There may also be circumstances where, for example, in the absence of parenting orders, a victim obtains a protection order naming her children as protected people, and the perpetrator (the father of the children) subsequently applies to the Family Court for parenting orders so that he may have contact with his children otherwise disallowed under the protection order. Judicial officers should be aware when making protection orders naming children as protected people in these circumstances that there may be a considerable delay before parenting matters, including contact, can be dealt with by the Family Court, and that the new status quo established by the protection order may impact on the outcome of any subsequent parenting proceedings. Where the protection order is made with the consent of the parties (which is often the case [Gelb 2016]) judicial officers should ensure the parties are made aware of this potential impact, in particular where one or both parties are self-represented. In some Australian jurisdictions, judicial officers are required to include children as protected people on protection orders.
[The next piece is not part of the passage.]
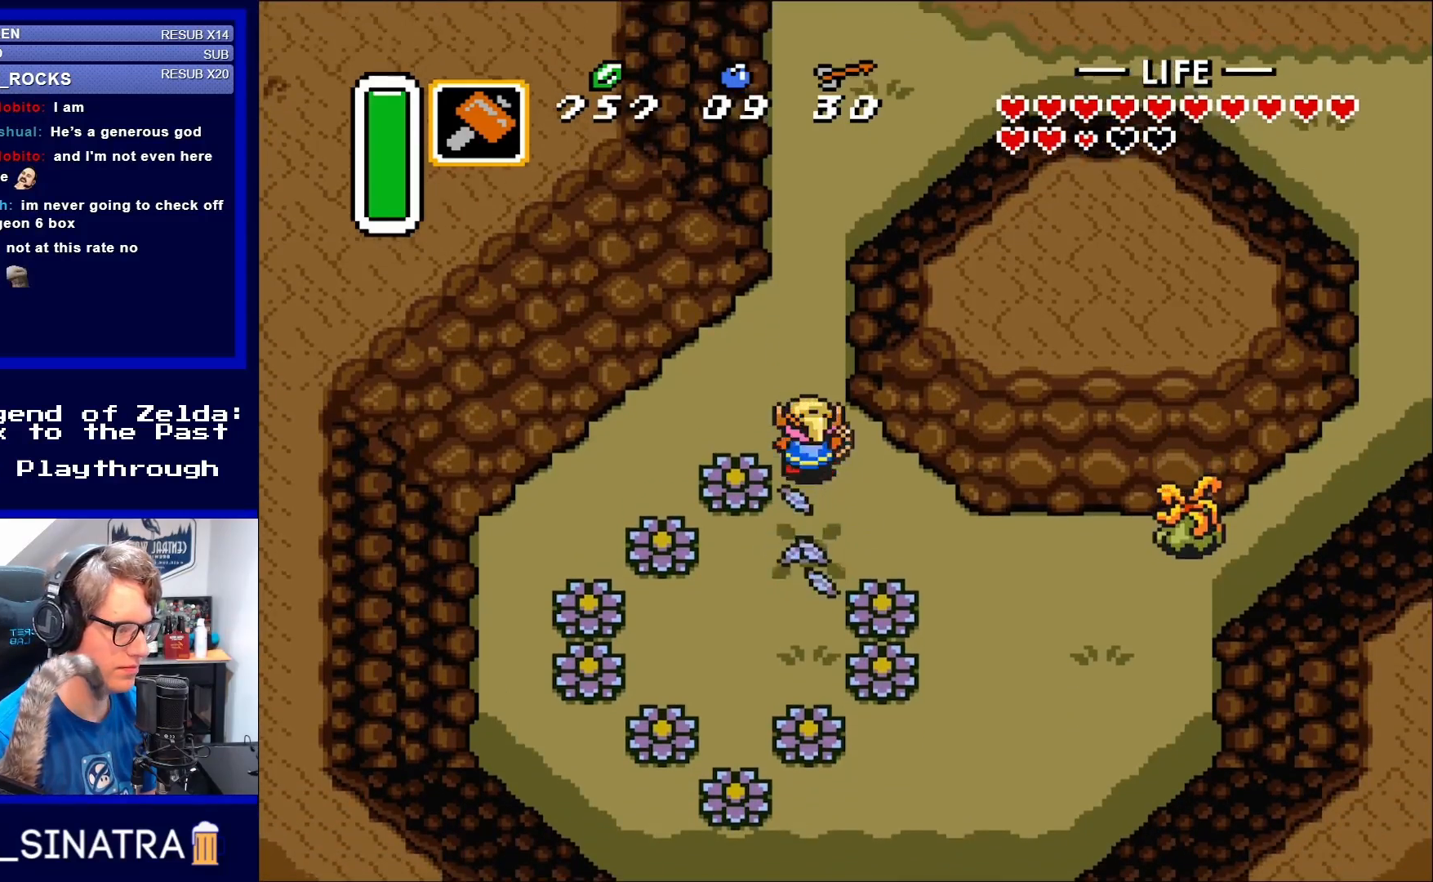
{"buttons": ["DPAD_UP", "DPAD_LEFT"], "events": [[17, "DPAD_RIGHT", "up"], [50, "DPAD_UP", "down"], [133, "DPAD_RIGHT", "down"], [183, "DPAD_UP", "up"], [350, "DPAD_RIGHT", "up"], [350, "DPAD_UP", "down"], [417, "DPAD_LEFT", "down"]]}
Parties are required to ensure that a copy of any protection order is filed with the Family Court when making an application for parenting orders; and if a protection order is in force the court must consider any relevant inferences that can be drawn from the protection order by taking into account the nature of the order, the circumstances in which the order was made, any evidence admitted in proceedings for the order, any findings made in the protection order proceedings and any other relevant matter. Where, however, a party withdraws their protection order application on the basis of undertakings given by the other party to the court; or a protection order is made by consent without admission; or the responding party makes a cross application resulting in mutual orders [ALRC/NSWLRC 2010], there may be no admission of fact capable of being relied upon by the Family Court in making a determination regarding the perpetration of domestic and family violence.